Now let's look at each of the different concentration distributions to get a sense of the cell-to-cell variability of each input-output function.

In [15]:
concentrations = df_filt.IPTG_uM.unique()
colors = sns.color_palette("Blues_r", len(concentrations))

fig, ax = plt.subplots(2, 1, figsize=(4, 4), sharex=True)

# Set the nice scientific notation for the y axis of the histograms
ax[0].yaxis.set_major_formatter(
    mpl.ticker.ScalarFormatter(useMathText=True, useOffset=False)
)
ax[0].xaxis.set_major_formatter(
    mpl.ticker.ScalarFormatter(useMathText=True, useOffset=False)
)

# Group data frame by concentration
df_group = df_filt[df_filt.rbs == "RBS1027"].groupby("IPTG_uM")

# initialize counter for colors
i = 0
mean_fl = []
for c, data in df_group:
    mean_int = data.mean_intensity
    mean_fl.append(mean_int.mean())
    # Histogram plot
    n, bins, patches = ax[0].hist(
        mean_int,
        30,
        density=1,
        histtype="stepfilled",
        alpha=0.4,
        label=str(c) + r" $\mu$M",
        facecolor=colors[i],
        linewidth=1,
    )
    n, bins, patches = ax[0].hist(
        mean_int,
        30,
        density=1,
        histtype="stepfilled",
        label="",
        edgecolor="k",
        linewidth=1.5,
        facecolor="none",
    )
    # ECDF Plot
    x, y = ecdf(mean_int)
    ax[1].plot(x, y, ".", label=str(c) + r" $\mu$M", color=colors[i])

    # Increase counter
    i += 1

# Declare color map for legend
cmap = plt.cm.get_cmap("Blues_r", len(concentrations))
bounds = np.linspace(0, len(concentrations), len(concentrations) + 1)

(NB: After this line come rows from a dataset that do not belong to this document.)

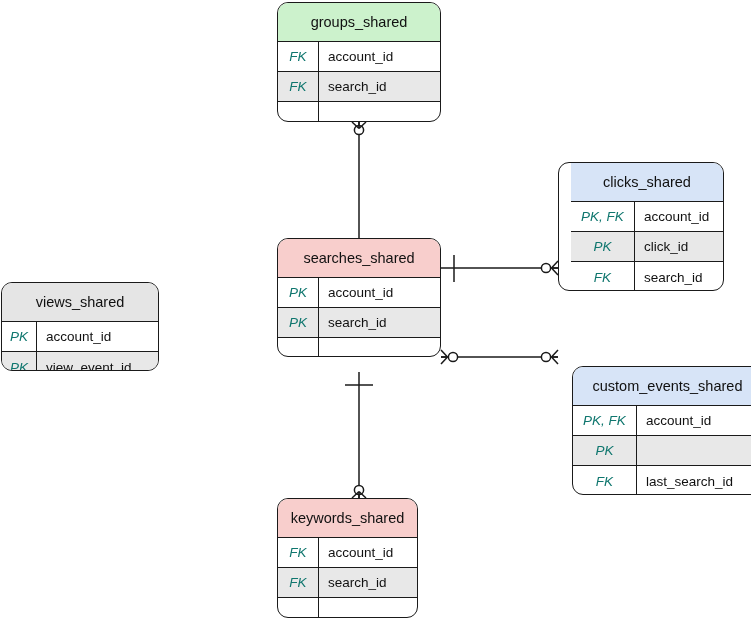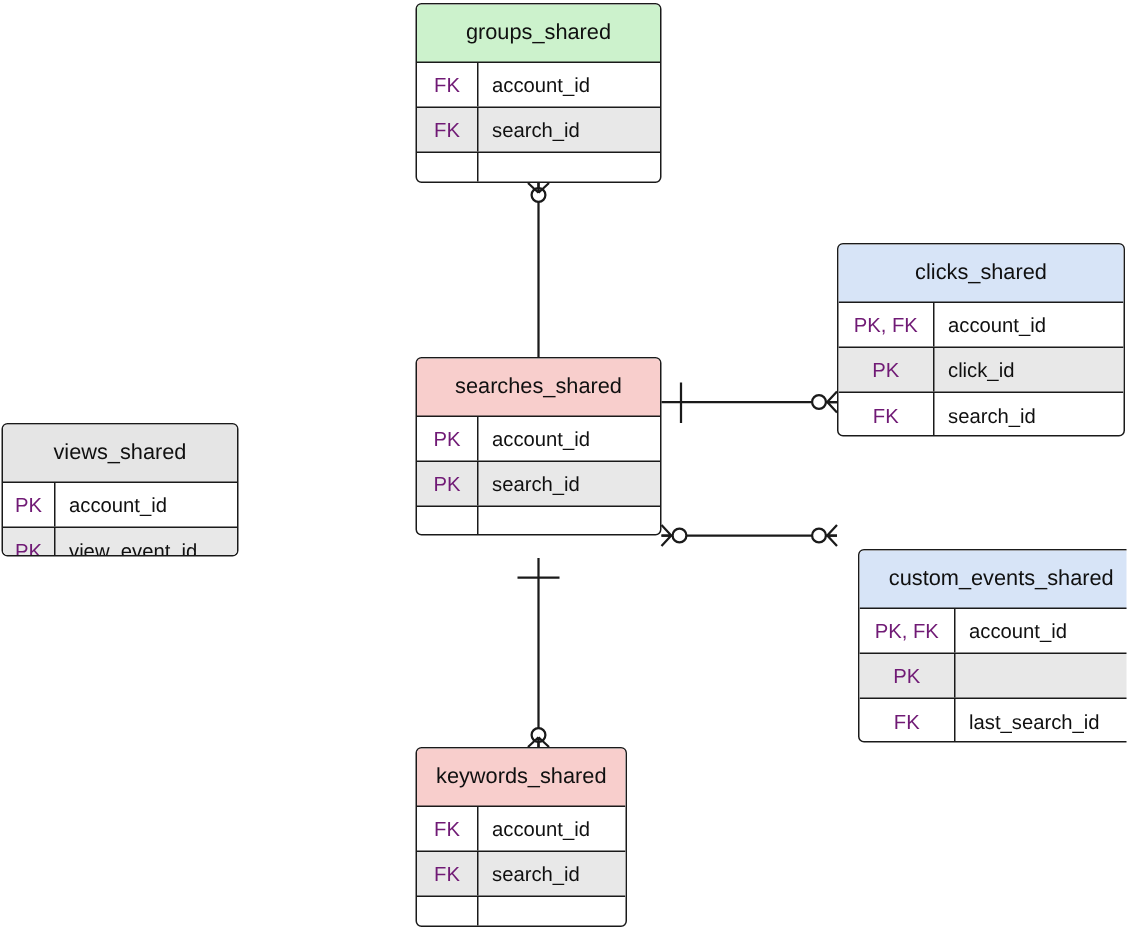--- a/index.html
+++ b/index.html
@@ -31,7 +31,7 @@
     position: absolute;
     box-sizing: border-box;
     border: 1.4px solid #1a1a1a;
-    border-radius: 4px;
+    border-radius: 11px;
     background: #ffffff;
     overflow: hidden;
     z-index: 2;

# # Plot a little triangle indicating the mean of each distribution
mean_plot = ax[0].scatter(
    mean_fl,
    [0.018] * len(mean_fl),
    marker="v",
    s=200,
    c=np.arange(len(mean_fl)),
    cmap=cmap,
    edgecolor="k",
    linewidth=1.5,
)
# Generate a colorbar with the concentrations
cbar_ax = fig.add_axes([0.95, 0.25, 0.03, 0.5])
cbar = fig.colorbar(mean_plot, cax=cbar_ax)
cbar.ax.get_yaxis().set_ticks([])
for j, c in enumerate(concentrations):
    if c == 0.1:
        c = str(c)
    else:
        c = str(int(c))
    cbar.ax.text(
        1,
        j / len(concentrations) + 1 / (2 * len(concentrations)),
        c,
        ha="left",
        va="center",
        transform=cbar_ax.transAxes,
        fontsize=8,
    )
cbar.ax.get_yaxis().labelpad = 35
cbar.set_label(r"[inducer] ($\mu$M)")

ax[0].set_ylim(bottom=0, top=0.02)
ax[0].set_ylabel("probability")
ax[0].ticklabel_format(style="sci", axis="y", scilimits=(0, 0))

ax[1].margins(0.02)
ax[1].set_xlabel("fluorescence (a.u.)")
ax[1].set_ylabel("ECDF")

plt.figtext(0.0, 0.9, "(A)", fontsize=12)
plt.figtext(0.0, 0.46, "(B)", fontsize=12)

plt.subplots_adjust(hspace=0.06)

This looks very good. We can now take these single-cell intensity values to the next steps of the analysis pipeline!